# [Problem requirements]
Would you repeat the entries beneath, with nothing changed?

=== Section Start ===

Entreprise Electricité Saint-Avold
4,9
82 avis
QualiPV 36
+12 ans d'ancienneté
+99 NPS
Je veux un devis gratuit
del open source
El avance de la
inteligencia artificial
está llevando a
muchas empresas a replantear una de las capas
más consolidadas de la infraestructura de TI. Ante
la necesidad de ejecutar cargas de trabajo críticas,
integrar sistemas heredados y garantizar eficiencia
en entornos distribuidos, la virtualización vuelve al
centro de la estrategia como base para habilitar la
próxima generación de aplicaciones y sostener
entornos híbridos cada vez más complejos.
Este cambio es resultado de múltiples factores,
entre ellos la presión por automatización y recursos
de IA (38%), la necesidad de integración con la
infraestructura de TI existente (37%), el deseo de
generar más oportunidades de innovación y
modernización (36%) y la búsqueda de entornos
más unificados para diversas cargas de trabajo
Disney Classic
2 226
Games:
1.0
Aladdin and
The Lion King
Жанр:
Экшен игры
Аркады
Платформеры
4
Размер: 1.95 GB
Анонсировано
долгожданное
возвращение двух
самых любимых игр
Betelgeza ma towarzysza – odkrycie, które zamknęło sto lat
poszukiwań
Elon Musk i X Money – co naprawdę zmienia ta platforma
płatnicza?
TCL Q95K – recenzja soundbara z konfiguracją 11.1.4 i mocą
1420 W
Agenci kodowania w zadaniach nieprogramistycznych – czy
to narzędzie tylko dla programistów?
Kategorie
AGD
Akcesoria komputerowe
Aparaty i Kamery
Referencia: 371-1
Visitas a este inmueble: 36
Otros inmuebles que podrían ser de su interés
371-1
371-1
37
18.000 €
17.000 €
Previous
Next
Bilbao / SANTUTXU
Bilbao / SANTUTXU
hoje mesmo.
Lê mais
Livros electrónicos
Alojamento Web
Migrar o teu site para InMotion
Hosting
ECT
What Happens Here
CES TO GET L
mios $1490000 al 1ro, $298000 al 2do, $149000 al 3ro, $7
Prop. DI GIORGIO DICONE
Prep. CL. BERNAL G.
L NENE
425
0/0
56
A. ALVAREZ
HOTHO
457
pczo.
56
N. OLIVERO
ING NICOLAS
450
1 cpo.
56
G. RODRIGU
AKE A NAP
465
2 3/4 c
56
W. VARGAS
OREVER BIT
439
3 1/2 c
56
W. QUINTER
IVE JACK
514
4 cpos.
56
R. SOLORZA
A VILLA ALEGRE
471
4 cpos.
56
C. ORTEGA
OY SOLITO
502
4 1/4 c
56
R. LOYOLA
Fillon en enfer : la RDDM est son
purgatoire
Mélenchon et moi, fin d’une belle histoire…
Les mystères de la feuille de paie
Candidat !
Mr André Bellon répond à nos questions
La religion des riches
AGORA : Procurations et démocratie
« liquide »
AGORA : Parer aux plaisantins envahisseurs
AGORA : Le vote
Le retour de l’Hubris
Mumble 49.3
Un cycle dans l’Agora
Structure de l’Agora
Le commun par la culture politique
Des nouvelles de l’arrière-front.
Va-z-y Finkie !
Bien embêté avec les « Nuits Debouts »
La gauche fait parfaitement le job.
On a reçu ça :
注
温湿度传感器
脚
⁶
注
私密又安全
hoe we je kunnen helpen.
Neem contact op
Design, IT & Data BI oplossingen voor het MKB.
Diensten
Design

=== Section End ===

# [Task result]
Entreprise Electricité Saint-Avold
4,9
82 avis
QualiPV 36
+12 ans d'ancienneté
+99 NPS
Je veux un devis gratuit
del open source
El avance de la
inteligencia artificial
está llevando a
muchas empresas a replantear una de las capas
más consolidadas de la infraestructura de TI. Ante
la necesidad de ejecutar cargas de trabajo críticas,
integrar sistemas heredados y garantizar eficiencia
en entornos distribuidos, la virtualización vuelve al
centro de la estrategia como base para habilitar la
próxima generación de aplicaciones y sostener
entornos híbridos cada vez más complejos.
Este cambio es resultado de múltiples factores,
entre ellos la presión por automatización y recursos
de IA (38%), la necesidad de integración con la
infraestructura de TI existente (37%), el deseo de
generar más oportunidades de innovación y
modernización (36%) y la búsqueda de entornos
más unificados para diversas cargas de trabajo
Disney Classic
2 226
Games:
1.0
Aladdin and
The Lion King
Жанр:
Экшен игры
Аркады
Платформеры
4
Размер: 1.95 GB
Анонсировано
долгожданное
возвращение двух
самых любимых игр
Betelgeza ma towarzysza – odkrycie, które zamknęło sto lat
poszukiwań
Elon Musk i X Money – co naprawdę zmienia ta platforma
płatnicza?
TCL Q95K – recenzja soundbara z konfiguracją 11.1.4 i mocą
1420 W
Agenci kodowania w zadaniach nieprogramistycznych – czy
to narzędzie tylko dla programistów?
Kategorie
AGD
Akcesoria komputerowe
Aparaty i Kamery
Referencia: 371-1
Visitas a este inmueble: 36
Otros inmuebles que podrían ser de su interés
371-1
371-1
37
18.000 €
17.000 €
Previous
Next
Bilbao / SANTUTXU
Bilbao / SANTUTXU
hoje mesmo.
Lê mais
Livros electrónicos
Alojamento Web
Migrar o teu site para InMotion
Hosting
ECT
What Happens Here
CES TO GET L
mios $1490000 al 1ro, $298000 al 2do, $149000 al 3ro, $7
Prop. DI GIORGIO DICONE
Prep. CL. BERNAL G.
L NENE
425
0/0
56
A. ALVAREZ
HOTHO
457
pczo.
56
N. OLIVERO
ING NICOLAS
450
1 cpo.
56
G. RODRIGU
AKE A NAP
465
2 3/4 c
56
W. VARGAS
OREVER BIT
439
3 1/2 c
56
W. QUINTER
IVE JACK
514
4 cpos.
56
R. SOLORZA
A VILLA ALEGRE
471
4 cpos.
56
C. ORTEGA
OY SOLITO
502
4 1/4 c
56
R. LOYOLA
Fillon en enfer : la RDDM est son
purgatoire
Mélenchon et moi, fin d’une belle histoire…
Les mystères de la feuille de paie
Candidat !
Mr André Bellon répond à nos questions
La religion des riches
AGORA : Procurations et démocratie
« liquide »
AGORA : Parer aux plaisantins envahisseurs
AGORA : Le vote
Le retour de l’Hubris
Mumble 49.3
Un cycle dans l’Agora
Structure de l’Agora
Le commun par la culture politique
Des nouvelles de l’arrière-front.
Va-z-y Finkie !
Bien embêté avec les « Nuits Debouts »
La gauche fait parfaitement le job.
On a reçu ça :
注
温湿度传感器
脚
⁶
注
私密又安全
hoe we je kunnen helpen.
Neem contact op
Design, IT & Data BI oplossingen voor het MKB.
Diensten
Design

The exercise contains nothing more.